*Task instructions:* Each line below that contains "phòng" counts once; report the total and nothing more.

Page images and extracted text:
--- START ---

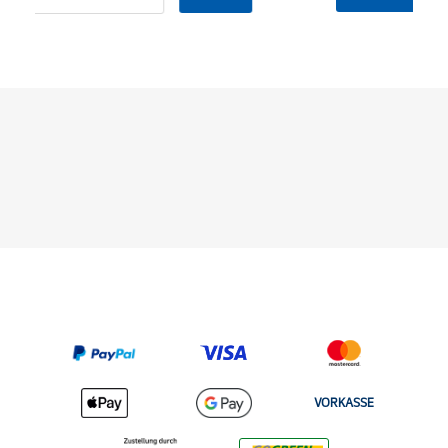
VORKASSE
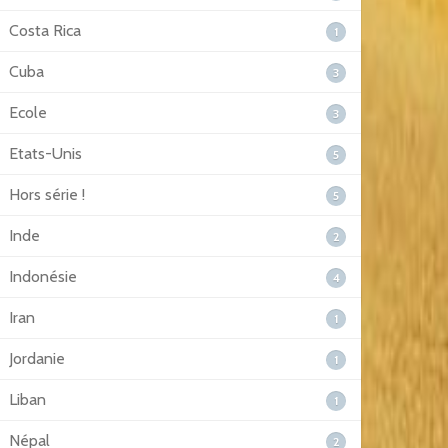
Costa Rica
1
Cuba
3
Ecole
3
Etats-Unis
5
Hors série !
5
Inde
2
Indonésie
4
Iran
1
Jordanie
1
Liban
1
Népal
2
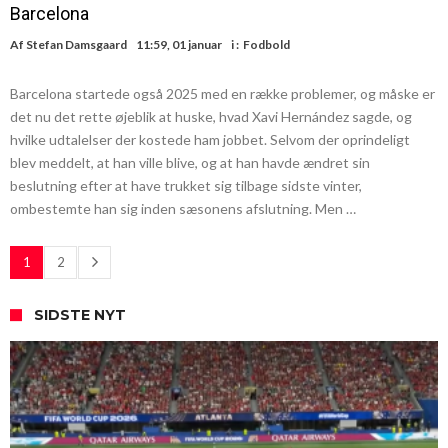
Barcelona
Af
Stefan Damsgaard
11:59, 01 januar
i :
Fodbold
Barcelona startede også 2025 med en række problemer, og måske er
det nu det rette øjeblik at huske, hvad Xavi Hernández sagde, og
hvilke udtalelser der kostede ham jobbet. Selvom der oprindeligt
blev meddelt, at han ville blive, og at han havde ændret sin
beslutning efter at have trukket sig tilbage sidste vinter,
ombestemte han sig inden sæsonens afslutning. Men …
1
2
SIDSTE NYT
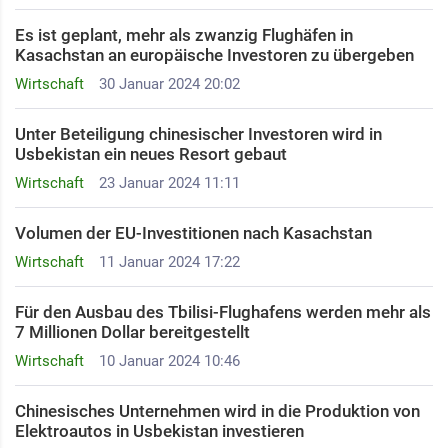
Es ist geplant, mehr als zwanzig Flughäfen in
Kasachstan an europäische Investoren zu übergeben
Wirtschaft
30 Januar 2024 20:02
Unter Beteiligung chinesischer Investoren wird in
Usbekistan ein neues Resort gebaut
Wirtschaft
23 Januar 2024 11:11
Volumen der EU-Investitionen nach Kasachstan
Wirtschaft
11 Januar 2024 17:22
Für den Ausbau des Tbilisi-Flughafens werden mehr als
7 Millionen Dollar bereitgestellt
Wirtschaft
10 Januar 2024 10:46
Chinesisches Unternehmen wird in die Produktion von
Elektroautos in Usbekistan investieren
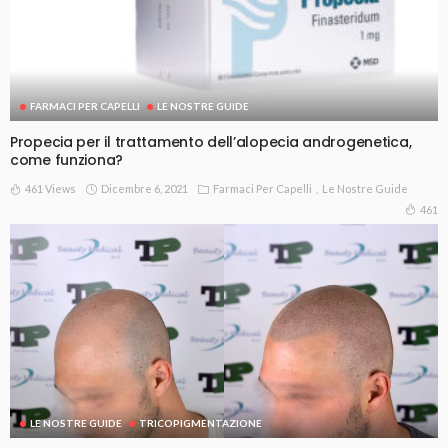
FARMACI PER CAPELLI
LE NOSTRE GUIDE
Propecia per il trattamento dell’alopecia androgenetica,
come funziona?
461 Views
Dicembre 6, 2021
Farmaci Per Capelli
Le Nostre Guide
461
LE NOSTRE GUIDE
TRICOPIGMENTAZIONE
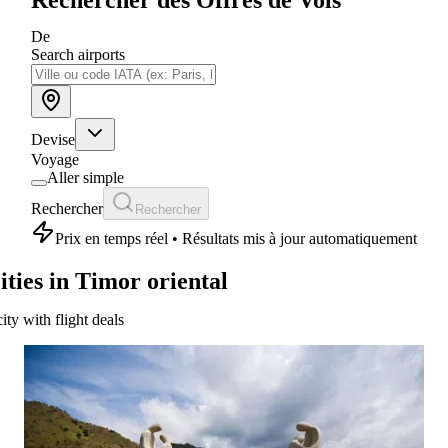
De
Search airports
Devise
Voyage
Aller simple
Rechercher
Rechercher
Prix en temps réel • Résultats mis à jour automatiquement
ities in Timor oriental
city with flight deals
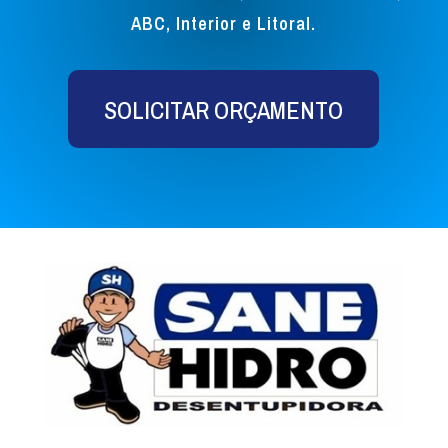
ABC, Interior e Litoral.
SOLICITAR ORÇAMENTO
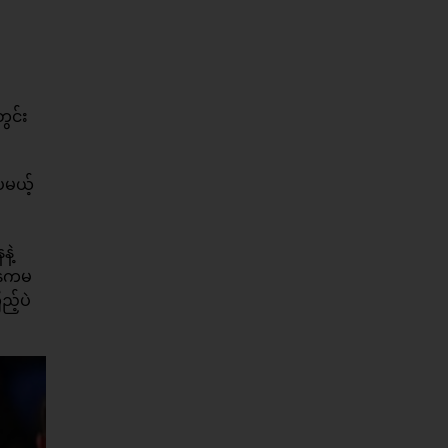
ွင်း
ေမယ့်
ဲ့
အနေကမ
့်ပဲ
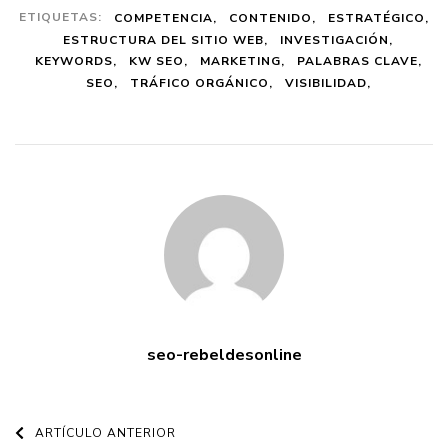
ETIQUETAS:
COMPETENCIA
CONTENIDO
ESTRATÉGICO
ESTRUCTURA DEL SITIO WEB
INVESTIGACIÓN
KEYWORDS
KW SEO
MARKETING
PALABRAS CLAVE
SEO
TRÁFICO ORGÁNICO
VISIBILIDAD
seo-rebeldesonline
Navegación
ARTÍCULO ANTERIOR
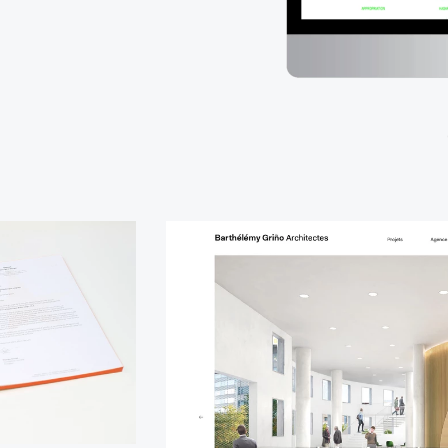
site-
barthelemy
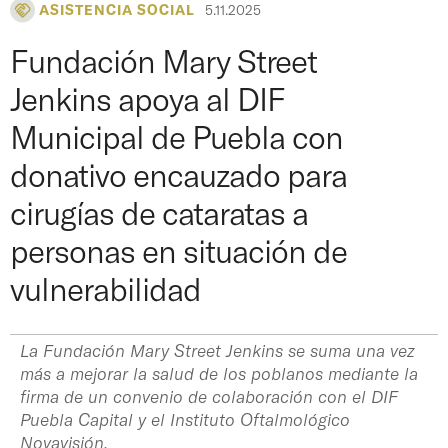
ASISTENCIA SOCIAL
5.11.2025
Fundación Mary Street
Jenkins apoya al DIF
Municipal de Puebla con
donativo encauzado para
cirugías de cataratas a
personas en situación de
vulnerabilidad
La Fundación Mary Street Jenkins se suma una vez
más a mejorar la salud de los poblanos mediante la
firma de un convenio de colaboración con el DIF
Puebla Capital y el Instituto Oftalmológico
Novavisión.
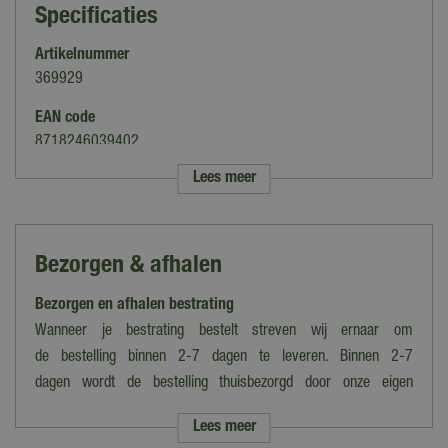
Specificaties
Artikelnummer
369929
EAN code
8718246039402
Lees meer
Merk
Excluton
Kleur
Bezorgen & afhalen
Geel
Bezorgen en afhalen bestrating
Gewicht
25 kg per zak
Wanneer je bestrating bestelt streven wij ernaar om
de bestelling binnen 2-7 dagen te leveren. Binnen 2-7
Formaat
dagen wordt de bestelling thuisbezorgd door onze eigen
Fijn
bezorgdienst.
Lees meer
Dikte
Let op: de verzendkosten variëren van tarief i.v.m. grootte en het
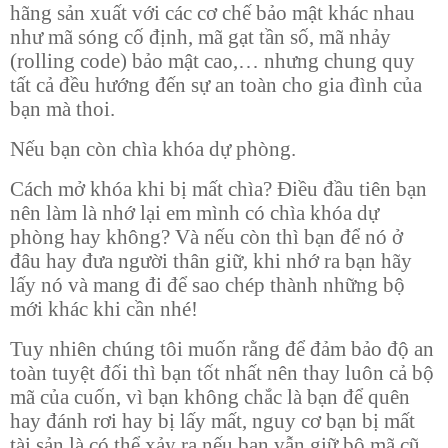
hãng sản xuất với các cơ chế bảo mật khác nhau
như mã sóng cố định, mã gạt tần số, mã nhảy
(rolling code) bảo mật cao,… nhưng chung quy
tất cả đều hướng đến sự an toàn cho gia đình của
bạn mà thoi.
Nếu bạn còn chìa khóa dự phòng.
Cách mở khóa khi bị mất chìa? Điều đầu tiên bạn
nên làm là nhớ lại em mình có chìa khóa dự
phòng hay không? Và nếu còn thì bạn để nó ở
đâu hay đưa người thân giữ, khi nhớ ra bạn hãy
lấy nó và mang đi để sao chép thành những bộ
mới khác khi cần nhé!
Tuy nhiên chúng tôi muốn rằng để đảm bảo độ an
toàn tuyệt đối thì bạn tốt nhất nên thay luôn cả bộ
mã của cuốn, vì bạn không chắc là bạn để quên
hay đánh rơi hay bị lấy mất, nguy cơ bạn bị mất
tài sản là có thể xảy ra nếu bạn vẫn giữ bộ mã cũ.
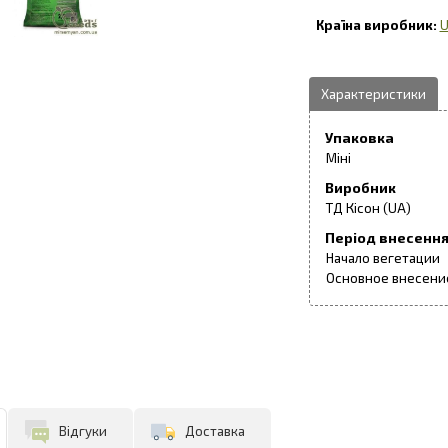
U
Упаковка
Міні
Виробник
ТД Кісон (UA)
Період внесенн
Начало вегетации
Основное внесени
Відгуки
Доставка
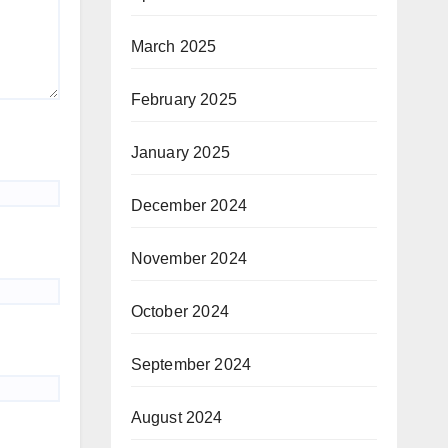
March 2025
February 2025
January 2025
December 2024
November 2024
October 2024
September 2024
August 2024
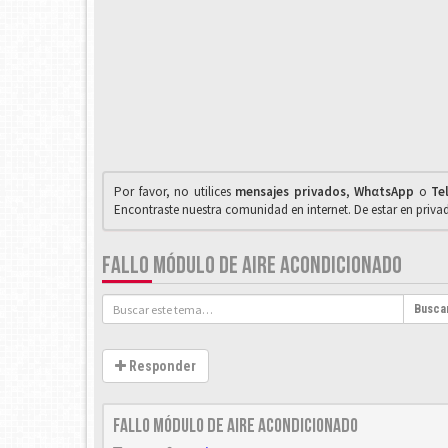
Por favor, no utilices
mensajes privados
,
WhαtsApp
o
Te
Encontraste nuestra comunidad en internet. De estar en priv
FALLO MÓDULO DE AIRE ACONDICIONADO
Busca
Responder
Fallo módulo de aire acondicionado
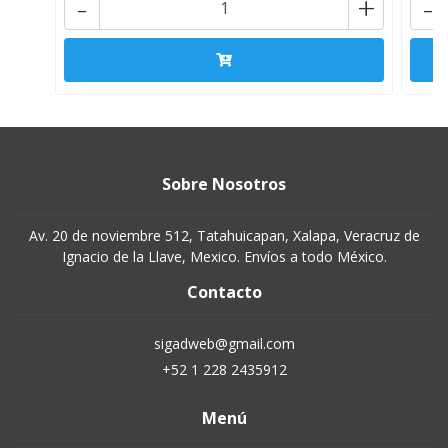
-
+
-
Sobre Nosotros
Av. 20 de noviembre 512, Tatahuicapan, Xalapa, Veracruz de
Ignacio de la Llave, Mexico. Envíos a todo México.
Contacto
sigadweb@gmail.com
+52 1 228 2435912
Menú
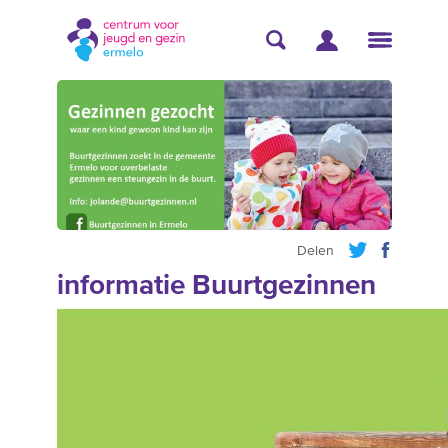
Delen
informatie Buurtgezinnen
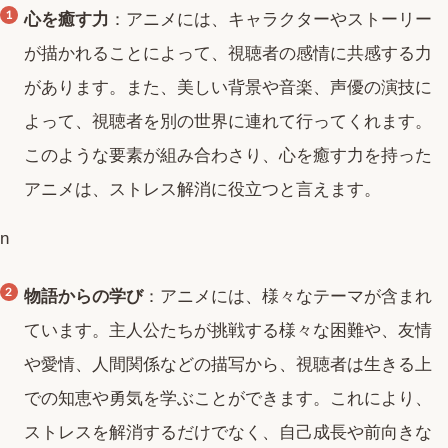
心を癒す力
：アニメには、キャラクターやストーリー
が描かれることによって、視聴者の感情に共感する力
があります。また、美しい背景や音楽、声優の演技に
よって、視聴者を別の世界に連れて行ってくれます。
このような要素が組み合わさり、心を癒す力を持った
アニメは、ストレス解消に役立つと言えます。
n
物語からの学び
：アニメには、様々なテーマが含まれ
ています。主人公たちが挑戦する様々な困難や、友情
や愛情、人間関係などの描写から、視聴者は生きる上
での知恵や勇気を学ぶことができます。これにより、
ストレスを解消するだけでなく、自己成長や前向きな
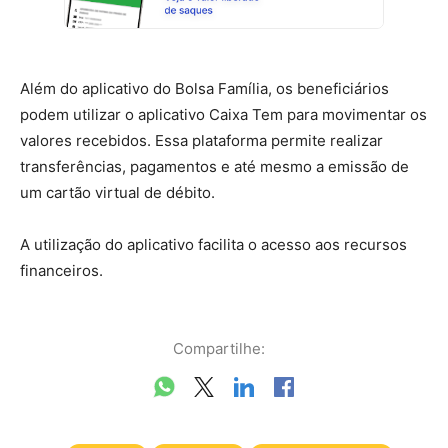
Além do aplicativo do Bolsa Família, os beneficiários
podem utilizar o aplicativo Caixa Tem para movimentar os
valores recebidos. Essa plataforma permite realizar
transferências, pagamentos e até mesmo a emissão de
um cartão virtual de débito.
A utilização do aplicativo facilita o acesso aos recursos
financeiros.
Compartilhe:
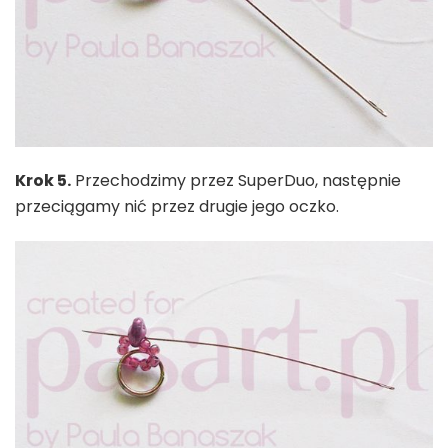
Krok 5.
Przechodzimy przez SuperDuo, następnie
przeciągamy nić przez drugie jego oczko.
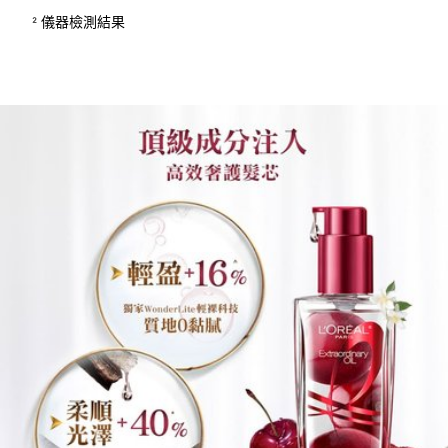
² 儀器檢測結果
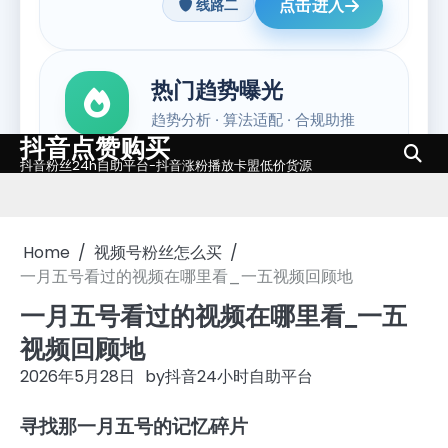
抖音点赞购买
Skip
抖音粉丝24h自助平台-抖音涨粉播放卡盟低价货源
to
content
Home
视频号粉丝怎么买
一月五号看过的视频在哪里看_一五视频回顾地
一月五号看过的视频在哪里看_一五
视频回顾地
2026年5月28日
by
抖音24小时自助平台
寻找那一月五号的记忆碎片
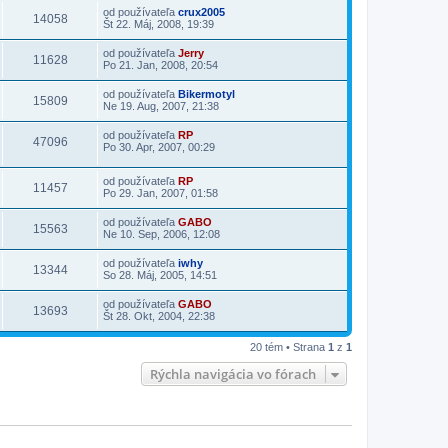
od používateľa
crux2005
14058
Št 22. Máj, 2008, 19:39
od používateľa
Jerry
11628
Po 21. Jan, 2008, 20:54
od používateľa
Bikermotyl
15809
Ne 19. Aug, 2007, 21:38
od používateľa
RP
47096
Po 30. Apr, 2007, 00:29
od používateľa
RP
11457
Po 29. Jan, 2007, 01:58
od používateľa
GABO
15563
Ne 10. Sep, 2006, 12:08
od používateľa
iwhy
13344
So 28. Máj, 2005, 14:51
od používateľa
GABO
13693
Št 28. Okt, 2004, 22:38
20 tém • Strana
1
z
1
Rýchla navigácia vo fórach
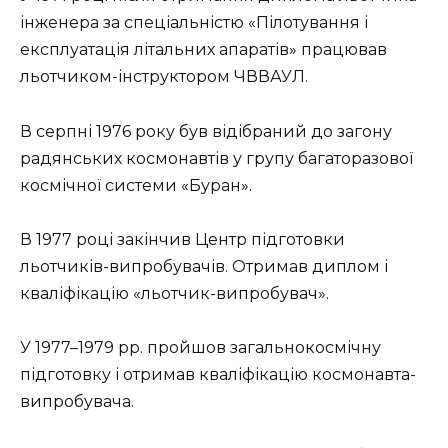
інженера за спеціальністю «Пілотування і
експлуатація літальних апаратів» працював
льотчиком-інструктором ЧВВАУЛ.
В серпні 1976 року був відібраний до загону
радянських космонавтів у групу багаторазової
космічної системи «Буран».
В 1977 році закінчив Центр підготовки
льотчиків-випробувачів. Отримав диплом і
кваліфікацію «льотчик-випробувач».
У 1977–1979 рр. пройшов загальнокосмічну
підготовку і отримав кваліфікацію космонавта-
випробувача.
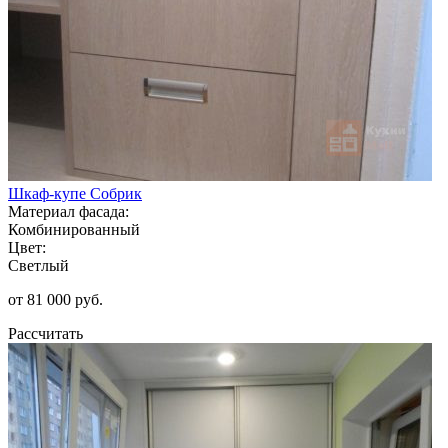
Шкаф-купе Собрик
Материал фасада:
Комбинированный
Цвет:
Светлый
от 81 000 руб.
Рассчитать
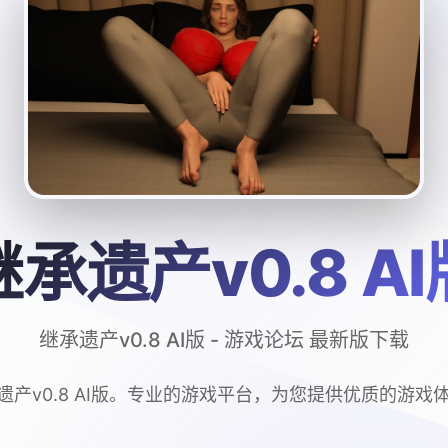
继承遗产v0.8 AI
继承遗产v0.8 AI版 - 游戏论坛 最新版下载
遗产v0.8 AI版。专业的游戏平台，为您提供优质的游戏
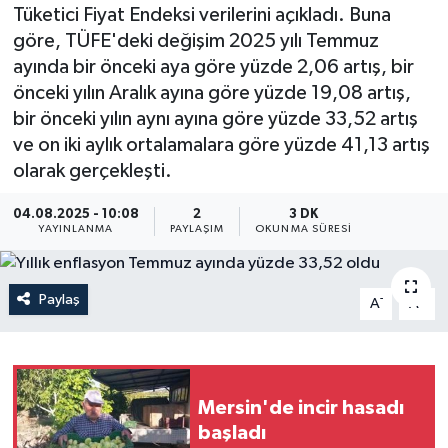
Tüketici Fiyat Endeksi verilerini açıkladı. Buna
Resmi İlan
göre, TÜFE'deki değişim 2025 yılı Temmuz
ayında bir önceki aya göre yüzde 2,06 artış, bir
Sağlık
önceki yılın Aralık ayına göre yüzde 19,08 artış,
bir önceki yılın aynı ayına göre yüzde 33,52 artış
Siyaset
ve on iki aylık ortalamalara göre yüzde 41,13 artış
olarak gerçekleşti.
Spor
04.08.2025 - 10:08
2
3 DK
YAYINLANMA
PAYLAŞIM
OKUNMA SÜRESI
Yaşam
Paylaş
-
+
A
A
Mersin'de incir hasadı
başladı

--- END ---

*Result:* 2